_Task goal_. Could you retype the listing beneath, keeping each line exactly as it is?

_Supplied data_.
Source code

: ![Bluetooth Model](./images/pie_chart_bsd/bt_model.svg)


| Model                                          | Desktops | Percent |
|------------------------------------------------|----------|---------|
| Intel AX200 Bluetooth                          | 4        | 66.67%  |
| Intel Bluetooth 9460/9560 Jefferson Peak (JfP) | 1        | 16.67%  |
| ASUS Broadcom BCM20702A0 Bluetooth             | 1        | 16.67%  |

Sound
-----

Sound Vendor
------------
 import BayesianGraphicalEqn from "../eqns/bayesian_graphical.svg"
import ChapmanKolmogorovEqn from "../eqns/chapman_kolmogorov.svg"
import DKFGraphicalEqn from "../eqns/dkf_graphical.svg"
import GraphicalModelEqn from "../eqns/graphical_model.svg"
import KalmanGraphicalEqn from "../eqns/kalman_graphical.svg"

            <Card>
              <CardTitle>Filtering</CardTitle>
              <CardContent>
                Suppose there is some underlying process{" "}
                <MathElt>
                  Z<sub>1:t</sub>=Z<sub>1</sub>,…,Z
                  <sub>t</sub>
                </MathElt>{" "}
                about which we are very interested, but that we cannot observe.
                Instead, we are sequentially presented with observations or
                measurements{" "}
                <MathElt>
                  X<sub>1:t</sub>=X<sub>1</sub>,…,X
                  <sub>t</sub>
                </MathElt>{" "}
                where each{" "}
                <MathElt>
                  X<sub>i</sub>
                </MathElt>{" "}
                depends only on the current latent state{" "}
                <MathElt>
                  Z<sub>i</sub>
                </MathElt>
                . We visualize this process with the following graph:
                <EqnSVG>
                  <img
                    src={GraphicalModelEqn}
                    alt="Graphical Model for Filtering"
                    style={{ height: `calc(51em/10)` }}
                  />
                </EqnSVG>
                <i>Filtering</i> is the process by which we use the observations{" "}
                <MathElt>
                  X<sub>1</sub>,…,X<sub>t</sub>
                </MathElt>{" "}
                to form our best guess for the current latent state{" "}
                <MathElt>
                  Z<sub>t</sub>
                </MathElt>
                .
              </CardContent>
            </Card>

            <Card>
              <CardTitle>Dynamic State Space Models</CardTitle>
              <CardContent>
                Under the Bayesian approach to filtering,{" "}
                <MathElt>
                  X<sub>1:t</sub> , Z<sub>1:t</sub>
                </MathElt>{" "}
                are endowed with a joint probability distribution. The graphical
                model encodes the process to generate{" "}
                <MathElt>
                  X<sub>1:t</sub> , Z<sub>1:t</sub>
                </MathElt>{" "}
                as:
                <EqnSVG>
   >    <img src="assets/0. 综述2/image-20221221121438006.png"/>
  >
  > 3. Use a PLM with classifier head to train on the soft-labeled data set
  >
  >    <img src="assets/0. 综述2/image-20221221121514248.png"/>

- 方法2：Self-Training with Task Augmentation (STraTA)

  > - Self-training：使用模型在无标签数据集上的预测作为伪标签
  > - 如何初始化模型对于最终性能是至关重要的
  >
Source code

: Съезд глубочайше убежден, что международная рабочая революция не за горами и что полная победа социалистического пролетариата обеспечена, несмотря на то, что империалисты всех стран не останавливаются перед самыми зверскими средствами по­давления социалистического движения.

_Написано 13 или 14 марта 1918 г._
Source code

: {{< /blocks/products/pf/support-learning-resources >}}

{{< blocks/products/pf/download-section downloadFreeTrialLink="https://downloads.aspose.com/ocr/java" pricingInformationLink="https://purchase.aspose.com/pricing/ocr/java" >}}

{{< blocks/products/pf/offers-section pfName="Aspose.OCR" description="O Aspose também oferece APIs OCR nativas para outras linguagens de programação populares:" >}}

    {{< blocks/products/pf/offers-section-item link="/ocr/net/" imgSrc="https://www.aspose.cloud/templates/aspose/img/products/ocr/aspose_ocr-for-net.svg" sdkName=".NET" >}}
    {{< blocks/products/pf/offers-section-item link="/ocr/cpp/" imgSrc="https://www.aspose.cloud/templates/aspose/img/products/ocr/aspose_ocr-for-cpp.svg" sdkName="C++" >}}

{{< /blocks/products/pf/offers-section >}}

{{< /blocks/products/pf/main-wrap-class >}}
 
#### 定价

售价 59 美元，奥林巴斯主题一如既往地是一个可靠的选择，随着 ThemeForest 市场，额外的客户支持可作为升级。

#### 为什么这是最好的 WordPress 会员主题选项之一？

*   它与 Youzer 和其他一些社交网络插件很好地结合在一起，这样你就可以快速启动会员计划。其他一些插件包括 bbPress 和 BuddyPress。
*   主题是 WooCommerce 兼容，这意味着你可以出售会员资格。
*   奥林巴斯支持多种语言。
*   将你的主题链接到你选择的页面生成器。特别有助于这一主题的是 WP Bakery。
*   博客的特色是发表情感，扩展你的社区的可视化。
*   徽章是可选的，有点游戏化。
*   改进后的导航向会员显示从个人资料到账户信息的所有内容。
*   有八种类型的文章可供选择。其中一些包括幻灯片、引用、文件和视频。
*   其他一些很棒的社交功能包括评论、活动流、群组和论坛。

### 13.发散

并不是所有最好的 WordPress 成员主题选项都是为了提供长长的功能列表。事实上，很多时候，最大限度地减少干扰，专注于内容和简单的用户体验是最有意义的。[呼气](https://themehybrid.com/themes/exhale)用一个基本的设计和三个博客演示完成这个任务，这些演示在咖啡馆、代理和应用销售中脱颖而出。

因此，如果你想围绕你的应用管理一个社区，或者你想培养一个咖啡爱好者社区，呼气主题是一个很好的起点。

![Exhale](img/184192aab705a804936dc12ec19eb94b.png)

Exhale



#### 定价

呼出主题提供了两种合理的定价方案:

_Exercise output_.
Source code

: ![Bluetooth Model](./images/pie_chart_bsd/bt_model.svg)


| Model                                          | Desktops | Percent |
|------------------------------------------------|----------|---------|
| Intel AX200 Bluetooth                          | 4        | 66.67%  |
| Intel Bluetooth 9460/9560 Jefferson Peak (JfP) | 1        | 16.67%  |
| ASUS Broadcom BCM20702A0 Bluetooth             | 1        | 16.67%  |

Sound
-----

Sound Vendor
------------
 import BayesianGraphicalEqn from "../eqns/bayesian_graphical.svg"
import ChapmanKolmogorovEqn from "../eqns/chapman_kolmogorov.svg"
import DKFGraphicalEqn from "../eqns/dkf_graphical.svg"
import GraphicalModelEqn from "../eqns/graphical_model.svg"
import KalmanGraphicalEqn from "../eqns/kalman_graphical.svg"

            <Card>
              <CardTitle>Filtering</CardTitle>
              <CardContent>
                Suppose there is some underlying process{" "}
                <MathElt>
                  Z<sub>1:t</sub>=Z<sub>1</sub>,…,Z
                  <sub>t</sub>
                </MathElt>{" "}
                about which we are very interested, but that we cannot observe.
                Instead, we are sequentially presented with observations or
                measurements{" "}
                <MathElt>
                  X<sub>1:t</sub>=X<sub>1</sub>,…,X
                  <sub>t</sub>
                </MathElt>{" "}
                where each{" "}
                <MathElt>
                  X<sub>i</sub>
                </MathElt>{" "}
                depends only on the current latent state{" "}
                <MathElt>
                  Z<sub>i</sub>
                </MathElt>
                . We visualize this process with the following graph:
                <EqnSVG>
                  <img
                    src={GraphicalModelEqn}
                    alt="Graphical Model for Filtering"
                    style={{ height: `calc(51em/10)` }}
                  />
                </EqnSVG>
                <i>Filtering</i> is the process by which we use the observations{" "}
                <MathElt>
                  X<sub>1</sub>,…,X<sub>t</sub>
                </MathElt>{" "}
                to form our best guess for the current latent state{" "}
                <MathElt>
                  Z<sub>t</sub>
                </MathElt>
                .
              </CardContent>
            </Card>

            <Card>
              <CardTitle>Dynamic State Space Models</CardTitle>
              <CardContent>
                Under the Bayesian approach to filtering,{" "}
                <MathElt>
                  X<sub>1:t</sub> , Z<sub>1:t</sub>
                </MathElt>{" "}
                are endowed with a joint probability distribution. The graphical
                model encodes the process to generate{" "}
                <MathElt>
                  X<sub>1:t</sub> , Z<sub>1:t</sub>
                </MathElt>{" "}
                as:
                <EqnSVG>
   >    <img src="assets/0. 综述2/image-20221221121438006.png"/>
  >
  > 3. Use a PLM with classifier head to train on the soft-labeled data set
  >
  >    <img src="assets/0. 综述2/image-20221221121514248.png"/>

- 方法2：Self-Training with Task Augmentation (STraTA)

  > - Self-training：使用模型在无标签数据集上的预测作为伪标签
  > - 如何初始化模型对于最终性能是至关重要的
  >
Source code

: Съезд глубочайше убежден, что международная рабочая революция не за горами и что полная победа социалистического пролетариата обеспечена, несмотря на то, что империалисты всех стран не останавливаются перед самыми зверскими средствами по­давления социалистического движения.

_Написано 13 или 14 марта 1918 г._
Source code

: {{< /blocks/products/pf/support-learning-resources >}}

{{< blocks/products/pf/download-section downloadFreeTrialLink="https://downloads.aspose.com/ocr/java" pricingInformationLink="https://purchase.aspose.com/pricing/ocr/java" >}}

{{< blocks/products/pf/offers-section pfName="Aspose.OCR" description="O Aspose também oferece APIs OCR nativas para outras linguagens de programação populares:" >}}

    {{< blocks/products/pf/offers-section-item link="/ocr/net/" imgSrc="https://www.aspose.cloud/templates/aspose/img/products/ocr/aspose_ocr-for-net.svg" sdkName=".NET" >}}
    {{< blocks/products/pf/offers-section-item link="/ocr/cpp/" imgSrc="https://www.aspose.cloud/templates/aspose/img/products/ocr/aspose_ocr-for-cpp.svg" sdkName="C++" >}}

{{< /blocks/products/pf/offers-section >}}

{{< /blocks/products/pf/main-wrap-class >}}
 
#### 定价

售价 59 美元，奥林巴斯主题一如既往地是一个可靠的选择，随着 ThemeForest 市场，额外的客户支持可作为升级。

#### 为什么这是最好的 WordPress 会员主题选项之一？

*   它与 Youzer 和其他一些社交网络插件很好地结合在一起，这样你就可以快速启动会员计划。其他一些插件包括 bbPress 和 BuddyPress。
*   主题是 WooCommerce 兼容，这意味着你可以出售会员资格。
*   奥林巴斯支持多种语言。
*   将你的主题链接到你选择的页面生成器。特别有助于这一主题的是 WP Bakery。
*   博客的特色是发表情感，扩展你的社区的可视化。
*   徽章是可选的，有点游戏化。
*   改进后的导航向会员显示从个人资料到账户信息的所有内容。
*   有八种类型的文章可供选择。其中一些包括幻灯片、引用、文件和视频。
*   其他一些很棒的社交功能包括评论、活动流、群组和论坛。

### 13.发散

并不是所有最好的 WordPress 成员主题选项都是为了提供长长的功能列表。事实上，很多时候，最大限度地减少干扰，专注于内容和简单的用户体验是最有意义的。[呼气](https://themehybrid.com/themes/exhale)用一个基本的设计和三个博客演示完成这个任务，这些演示在咖啡馆、代理和应用销售中脱颖而出。

因此，如果你想围绕你的应用管理一个社区，或者你想培养一个咖啡爱好者社区，呼气主题是一个很好的起点。

![Exhale](img/184192aab705a804936dc12ec19eb94b.png)

Exhale



#### 定价

呼出主题提供了两种合理的定价方案:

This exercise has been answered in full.